> Exercise description: Search the data below for the line containing "вул. Роменська, 14, с. Глинськ, 42081", then please set down that line and all remaining ones exactly as written.

Items listed in a dataset
*** Block opens ***
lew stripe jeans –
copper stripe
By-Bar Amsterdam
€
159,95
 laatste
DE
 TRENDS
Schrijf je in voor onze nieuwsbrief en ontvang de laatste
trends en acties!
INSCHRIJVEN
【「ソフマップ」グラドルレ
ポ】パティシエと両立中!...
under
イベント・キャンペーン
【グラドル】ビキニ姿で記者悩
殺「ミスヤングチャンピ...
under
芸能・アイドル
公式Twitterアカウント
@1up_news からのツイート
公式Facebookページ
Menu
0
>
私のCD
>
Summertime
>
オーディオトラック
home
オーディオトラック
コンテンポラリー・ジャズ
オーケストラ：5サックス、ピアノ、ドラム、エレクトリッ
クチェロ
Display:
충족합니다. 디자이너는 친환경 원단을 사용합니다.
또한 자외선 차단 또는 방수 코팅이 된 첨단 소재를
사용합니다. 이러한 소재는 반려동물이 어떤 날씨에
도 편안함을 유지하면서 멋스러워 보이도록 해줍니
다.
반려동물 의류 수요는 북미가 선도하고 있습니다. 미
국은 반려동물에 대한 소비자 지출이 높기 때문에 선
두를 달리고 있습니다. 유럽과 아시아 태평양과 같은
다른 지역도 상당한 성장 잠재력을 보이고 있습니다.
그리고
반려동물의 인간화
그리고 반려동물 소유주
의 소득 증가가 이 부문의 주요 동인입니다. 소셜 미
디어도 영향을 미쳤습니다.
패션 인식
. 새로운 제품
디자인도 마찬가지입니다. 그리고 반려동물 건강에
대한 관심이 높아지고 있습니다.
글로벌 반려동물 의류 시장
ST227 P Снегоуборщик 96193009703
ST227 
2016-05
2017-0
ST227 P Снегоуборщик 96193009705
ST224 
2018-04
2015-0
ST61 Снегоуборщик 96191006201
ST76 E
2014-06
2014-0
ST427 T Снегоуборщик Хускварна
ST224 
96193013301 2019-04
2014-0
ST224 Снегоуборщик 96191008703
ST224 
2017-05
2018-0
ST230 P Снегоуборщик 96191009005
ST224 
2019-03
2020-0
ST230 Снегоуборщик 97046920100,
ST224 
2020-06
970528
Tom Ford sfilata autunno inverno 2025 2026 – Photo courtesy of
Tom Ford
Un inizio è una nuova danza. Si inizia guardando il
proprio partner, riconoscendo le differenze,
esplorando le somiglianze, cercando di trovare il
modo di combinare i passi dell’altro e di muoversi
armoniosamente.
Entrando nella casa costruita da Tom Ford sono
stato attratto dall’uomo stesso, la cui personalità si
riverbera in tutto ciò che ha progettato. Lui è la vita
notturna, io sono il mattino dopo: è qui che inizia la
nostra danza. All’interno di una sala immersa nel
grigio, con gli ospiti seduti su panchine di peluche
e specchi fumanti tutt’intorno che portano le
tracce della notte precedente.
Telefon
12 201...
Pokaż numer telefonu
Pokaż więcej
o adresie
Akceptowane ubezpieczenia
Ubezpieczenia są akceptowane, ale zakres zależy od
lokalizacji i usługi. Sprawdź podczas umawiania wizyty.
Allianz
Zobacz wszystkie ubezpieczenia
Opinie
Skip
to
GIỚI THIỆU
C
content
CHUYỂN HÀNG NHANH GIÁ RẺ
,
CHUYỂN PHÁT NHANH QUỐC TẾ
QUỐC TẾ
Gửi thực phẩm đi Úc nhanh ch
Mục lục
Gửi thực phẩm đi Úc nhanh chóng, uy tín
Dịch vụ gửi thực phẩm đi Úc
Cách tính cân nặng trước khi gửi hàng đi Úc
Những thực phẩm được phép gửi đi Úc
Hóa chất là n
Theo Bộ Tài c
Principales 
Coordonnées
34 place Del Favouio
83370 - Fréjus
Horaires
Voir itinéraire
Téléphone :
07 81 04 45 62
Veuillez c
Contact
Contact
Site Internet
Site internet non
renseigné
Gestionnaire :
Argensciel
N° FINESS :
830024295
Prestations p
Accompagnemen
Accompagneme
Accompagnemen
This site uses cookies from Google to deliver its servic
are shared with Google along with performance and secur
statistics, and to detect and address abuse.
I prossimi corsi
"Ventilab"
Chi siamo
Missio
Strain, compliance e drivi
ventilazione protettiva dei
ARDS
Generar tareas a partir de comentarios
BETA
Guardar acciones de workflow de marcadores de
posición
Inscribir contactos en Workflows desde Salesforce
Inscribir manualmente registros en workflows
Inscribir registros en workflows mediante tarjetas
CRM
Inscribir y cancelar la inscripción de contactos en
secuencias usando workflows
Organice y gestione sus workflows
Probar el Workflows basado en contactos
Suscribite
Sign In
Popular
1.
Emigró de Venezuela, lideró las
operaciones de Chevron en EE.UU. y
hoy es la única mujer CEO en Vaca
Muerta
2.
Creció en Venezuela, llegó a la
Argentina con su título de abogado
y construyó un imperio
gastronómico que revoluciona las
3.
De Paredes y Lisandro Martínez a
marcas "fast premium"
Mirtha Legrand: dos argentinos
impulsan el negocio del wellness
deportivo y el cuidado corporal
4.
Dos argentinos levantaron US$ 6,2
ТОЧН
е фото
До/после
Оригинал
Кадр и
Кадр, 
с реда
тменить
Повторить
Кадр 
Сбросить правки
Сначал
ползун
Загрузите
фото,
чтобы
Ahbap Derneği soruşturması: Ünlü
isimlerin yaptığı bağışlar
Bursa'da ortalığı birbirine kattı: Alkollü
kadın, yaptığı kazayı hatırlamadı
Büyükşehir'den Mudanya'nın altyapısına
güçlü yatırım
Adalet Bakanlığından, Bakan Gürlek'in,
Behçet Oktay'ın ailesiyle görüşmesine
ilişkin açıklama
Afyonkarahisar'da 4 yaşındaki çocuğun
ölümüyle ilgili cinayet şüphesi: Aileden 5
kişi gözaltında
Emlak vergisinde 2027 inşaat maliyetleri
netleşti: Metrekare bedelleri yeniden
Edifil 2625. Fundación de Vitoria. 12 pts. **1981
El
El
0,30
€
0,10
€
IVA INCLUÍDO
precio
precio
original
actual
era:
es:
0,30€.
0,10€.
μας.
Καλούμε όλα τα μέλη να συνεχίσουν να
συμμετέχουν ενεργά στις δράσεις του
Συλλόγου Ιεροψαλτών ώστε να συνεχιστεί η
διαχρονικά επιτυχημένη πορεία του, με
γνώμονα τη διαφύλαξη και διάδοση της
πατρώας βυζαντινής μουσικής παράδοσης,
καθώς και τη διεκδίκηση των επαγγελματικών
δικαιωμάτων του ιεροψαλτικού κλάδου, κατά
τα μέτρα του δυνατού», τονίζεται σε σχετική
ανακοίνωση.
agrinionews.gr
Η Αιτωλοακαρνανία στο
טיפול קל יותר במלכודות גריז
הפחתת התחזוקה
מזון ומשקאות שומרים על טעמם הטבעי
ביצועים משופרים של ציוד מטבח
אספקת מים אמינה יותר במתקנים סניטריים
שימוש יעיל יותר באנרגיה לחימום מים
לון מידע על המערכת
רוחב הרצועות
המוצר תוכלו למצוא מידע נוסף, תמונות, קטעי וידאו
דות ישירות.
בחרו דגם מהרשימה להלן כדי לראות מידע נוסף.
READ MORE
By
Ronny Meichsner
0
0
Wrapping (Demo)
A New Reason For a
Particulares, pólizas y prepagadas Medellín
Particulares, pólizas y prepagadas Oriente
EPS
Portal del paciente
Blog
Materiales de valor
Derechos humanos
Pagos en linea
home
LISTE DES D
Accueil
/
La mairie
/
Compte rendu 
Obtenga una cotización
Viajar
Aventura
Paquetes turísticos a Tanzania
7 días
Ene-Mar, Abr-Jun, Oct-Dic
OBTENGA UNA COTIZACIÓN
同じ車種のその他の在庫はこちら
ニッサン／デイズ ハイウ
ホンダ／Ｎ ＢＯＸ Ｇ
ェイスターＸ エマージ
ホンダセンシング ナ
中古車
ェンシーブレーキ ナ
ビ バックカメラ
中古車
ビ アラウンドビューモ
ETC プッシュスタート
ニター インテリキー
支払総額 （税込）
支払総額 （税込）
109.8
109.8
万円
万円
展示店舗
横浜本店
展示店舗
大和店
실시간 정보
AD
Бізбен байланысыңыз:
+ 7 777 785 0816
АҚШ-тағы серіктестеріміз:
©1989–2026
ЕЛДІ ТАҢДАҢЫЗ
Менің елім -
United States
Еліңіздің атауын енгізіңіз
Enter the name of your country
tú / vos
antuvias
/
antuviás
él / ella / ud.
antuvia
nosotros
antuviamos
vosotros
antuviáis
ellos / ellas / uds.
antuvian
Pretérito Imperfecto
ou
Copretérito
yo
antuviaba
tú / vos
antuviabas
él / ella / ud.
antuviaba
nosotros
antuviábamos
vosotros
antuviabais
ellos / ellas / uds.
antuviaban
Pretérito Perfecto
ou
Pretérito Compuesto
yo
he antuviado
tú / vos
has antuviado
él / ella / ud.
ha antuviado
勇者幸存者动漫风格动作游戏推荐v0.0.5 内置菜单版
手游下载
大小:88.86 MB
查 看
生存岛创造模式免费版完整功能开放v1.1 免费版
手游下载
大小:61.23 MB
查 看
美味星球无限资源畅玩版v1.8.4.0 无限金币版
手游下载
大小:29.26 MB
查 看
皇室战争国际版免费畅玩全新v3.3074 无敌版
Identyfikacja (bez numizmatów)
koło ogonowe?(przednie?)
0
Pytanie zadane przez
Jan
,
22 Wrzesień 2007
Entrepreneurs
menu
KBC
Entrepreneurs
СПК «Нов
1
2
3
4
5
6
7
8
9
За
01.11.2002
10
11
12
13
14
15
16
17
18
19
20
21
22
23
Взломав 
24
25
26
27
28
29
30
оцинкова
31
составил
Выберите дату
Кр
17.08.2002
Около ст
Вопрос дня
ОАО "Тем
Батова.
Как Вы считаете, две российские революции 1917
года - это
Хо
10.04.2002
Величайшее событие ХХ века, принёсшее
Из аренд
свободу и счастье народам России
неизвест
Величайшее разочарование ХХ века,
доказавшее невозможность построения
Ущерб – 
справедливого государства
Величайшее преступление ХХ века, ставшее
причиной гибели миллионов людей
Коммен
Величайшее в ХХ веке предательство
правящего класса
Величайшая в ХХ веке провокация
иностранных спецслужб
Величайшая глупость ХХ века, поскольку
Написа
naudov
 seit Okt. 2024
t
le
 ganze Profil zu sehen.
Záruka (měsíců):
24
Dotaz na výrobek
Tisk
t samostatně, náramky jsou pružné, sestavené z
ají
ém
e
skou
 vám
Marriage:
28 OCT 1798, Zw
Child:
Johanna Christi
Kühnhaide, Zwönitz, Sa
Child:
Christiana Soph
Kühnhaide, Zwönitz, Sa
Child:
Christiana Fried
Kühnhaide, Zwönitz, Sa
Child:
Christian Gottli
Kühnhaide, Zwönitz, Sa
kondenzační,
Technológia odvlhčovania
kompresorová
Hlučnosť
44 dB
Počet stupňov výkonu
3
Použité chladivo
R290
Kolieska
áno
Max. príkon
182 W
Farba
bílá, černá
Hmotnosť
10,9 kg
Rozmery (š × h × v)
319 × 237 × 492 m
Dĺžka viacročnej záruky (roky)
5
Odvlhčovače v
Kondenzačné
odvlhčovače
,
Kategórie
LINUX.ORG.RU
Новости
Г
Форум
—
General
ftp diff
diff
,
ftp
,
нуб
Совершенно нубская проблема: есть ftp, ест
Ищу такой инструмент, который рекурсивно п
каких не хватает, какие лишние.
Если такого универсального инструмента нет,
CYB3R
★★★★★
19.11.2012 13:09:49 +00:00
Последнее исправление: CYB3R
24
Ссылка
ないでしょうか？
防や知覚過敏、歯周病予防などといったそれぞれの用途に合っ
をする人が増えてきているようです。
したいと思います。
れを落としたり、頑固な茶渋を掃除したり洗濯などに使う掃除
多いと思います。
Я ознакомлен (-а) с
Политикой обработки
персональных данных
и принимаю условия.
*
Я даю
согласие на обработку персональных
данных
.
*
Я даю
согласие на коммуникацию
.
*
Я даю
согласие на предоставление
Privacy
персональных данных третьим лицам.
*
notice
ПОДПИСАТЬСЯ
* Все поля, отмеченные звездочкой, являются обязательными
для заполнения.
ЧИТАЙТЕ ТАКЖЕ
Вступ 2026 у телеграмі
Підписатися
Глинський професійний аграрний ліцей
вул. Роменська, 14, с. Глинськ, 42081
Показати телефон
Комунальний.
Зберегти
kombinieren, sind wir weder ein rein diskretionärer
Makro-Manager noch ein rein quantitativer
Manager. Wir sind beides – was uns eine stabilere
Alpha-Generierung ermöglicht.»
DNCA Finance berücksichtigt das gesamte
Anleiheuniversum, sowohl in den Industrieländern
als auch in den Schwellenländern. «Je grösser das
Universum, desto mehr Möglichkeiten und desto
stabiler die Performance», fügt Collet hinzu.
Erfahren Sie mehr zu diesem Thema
*** Block closes ***
> Task output:
вул. Роменська, 14, с. Глинськ, 42081
Показати телефон
Комунальний.
Зберегти
kombinieren, sind wir weder ein rein diskretionärer
Makro-Manager noch ein rein quantitativer
Manager. Wir sind beides – was uns eine stabilere
Alpha-Generierung ermöglicht.»
DNCA Finance berücksichtigt das gesamte
Anleiheuniversum, sowohl in den Industrieländern
als auch in den Schwellenländern. «Je grösser das
Universum, desto mehr Möglichkeiten und desto
stabiler die Performance», fügt Collet hinzu.
Erfahren Sie mehr zu diesem Thema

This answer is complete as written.